Feedback is a new way to help guide you toward better financial health. As Fast Company reports, the Feedback card is designed to be a universal payment card that tells you at a glance exactly how much money you have left to spend in your checking account based on your income and savings goals.

When you press the button on the card, it will tell you how much money you have left to spend today, this week, or this month on a small, calculator-style screen on the top of the card. You link the card to the Feedback app on your phone to update your budget and get a detailed report of your spending.

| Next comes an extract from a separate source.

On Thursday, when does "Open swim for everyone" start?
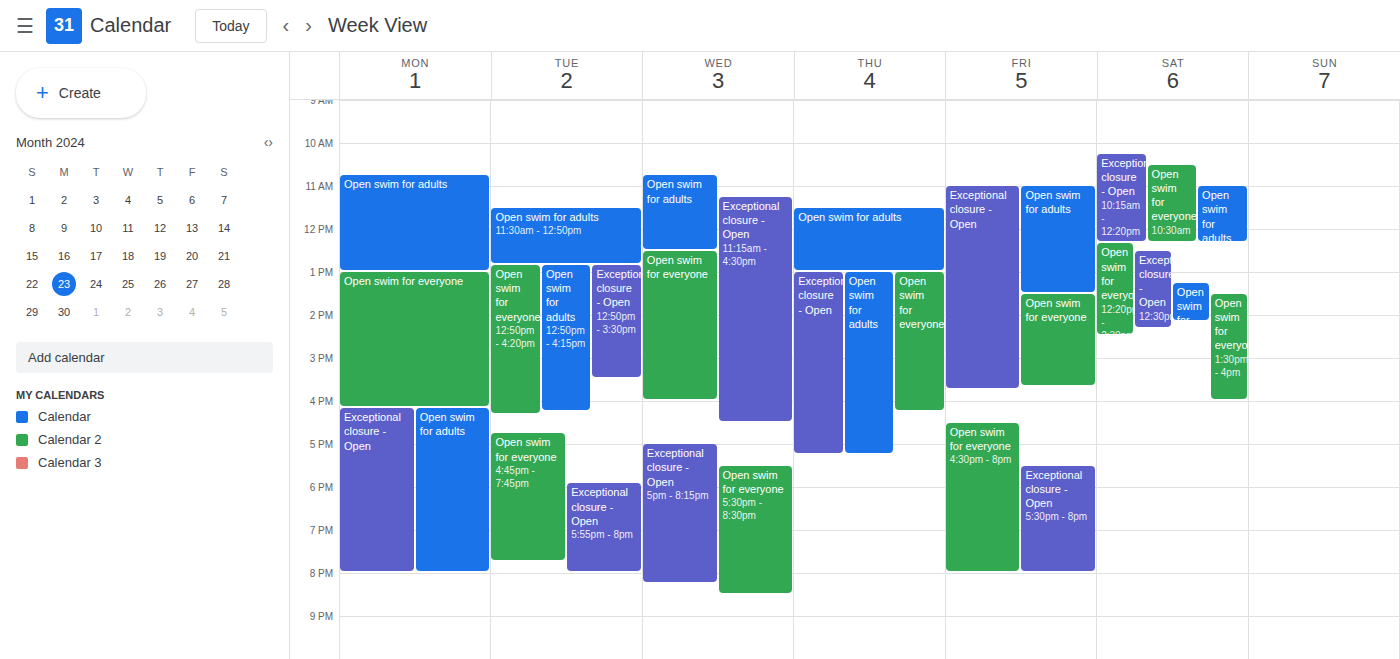
1:00 PMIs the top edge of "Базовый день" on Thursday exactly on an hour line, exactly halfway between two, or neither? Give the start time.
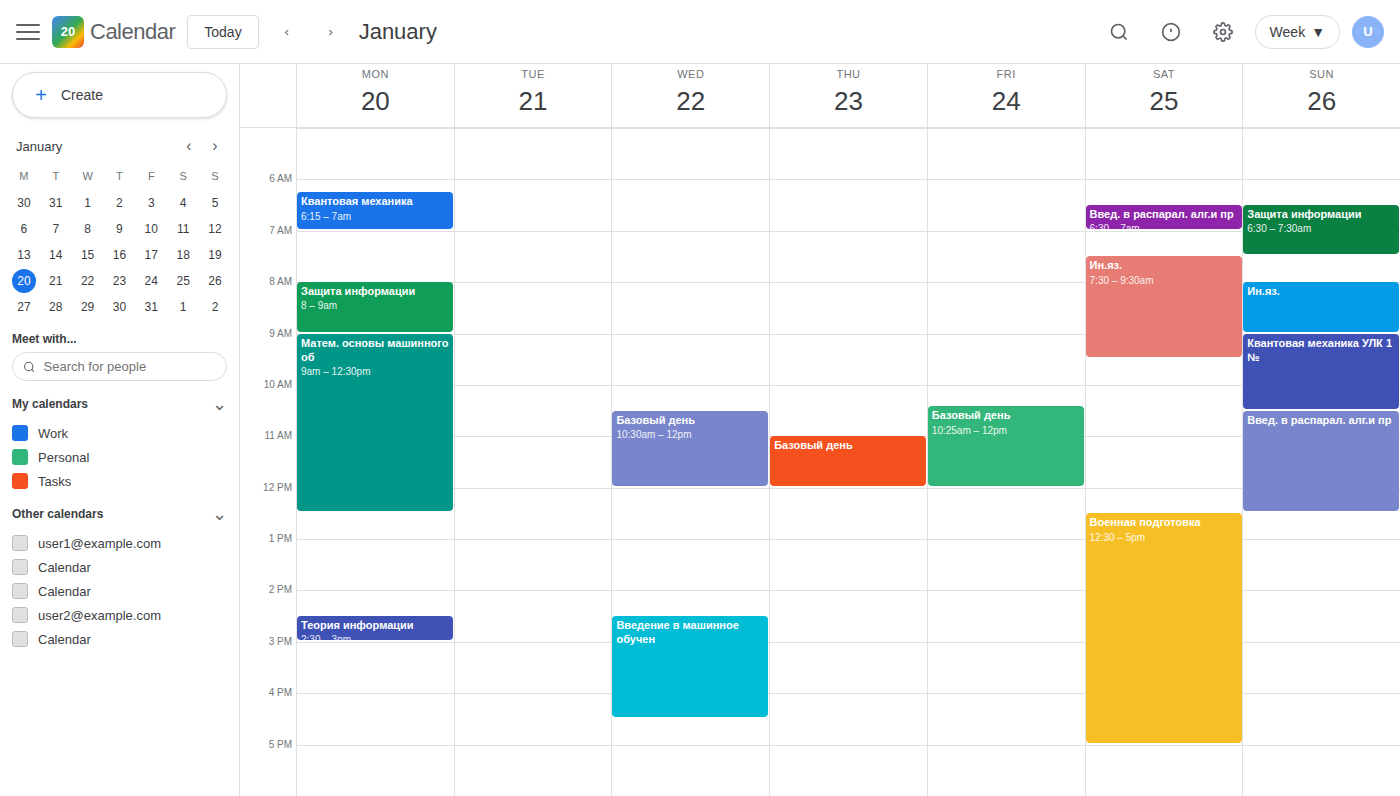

The idea is that you’ll check your balance before making a purchase, reminding yourself of exactly what you can spend at that time. The ease of checking might help mitigate your financial denial. You just have to press a button, not whip out your credit card and log into your bank app. Studies have found that people tend to spend more when they aren’t dealing with cash, because they don’t have to see exactly how much is left in their wallet.

Whether or not people will use the budget gauge seems up for debate. If you are already avoiding looking at your bank account so that you can justify impulse spending, you may not want to look at those numbers directly on your card, either. But if Feedback can convince you to check in with your budget before every purchase, it may lead to savings—if you can avoid the very real temptation of going into debt for impulse purchases.

The Feedback card, from the nonprofit design firm Ideas42, is still a prototype. Rather than sell the cards, according to Fast Company, the designers are hoping to share the open-source design with credit card companies, financial institutions, and anyone else who wants to use it to help people be more financially responsible. So it might be coming to a credit card near you—which could potentially help you improve your credit score.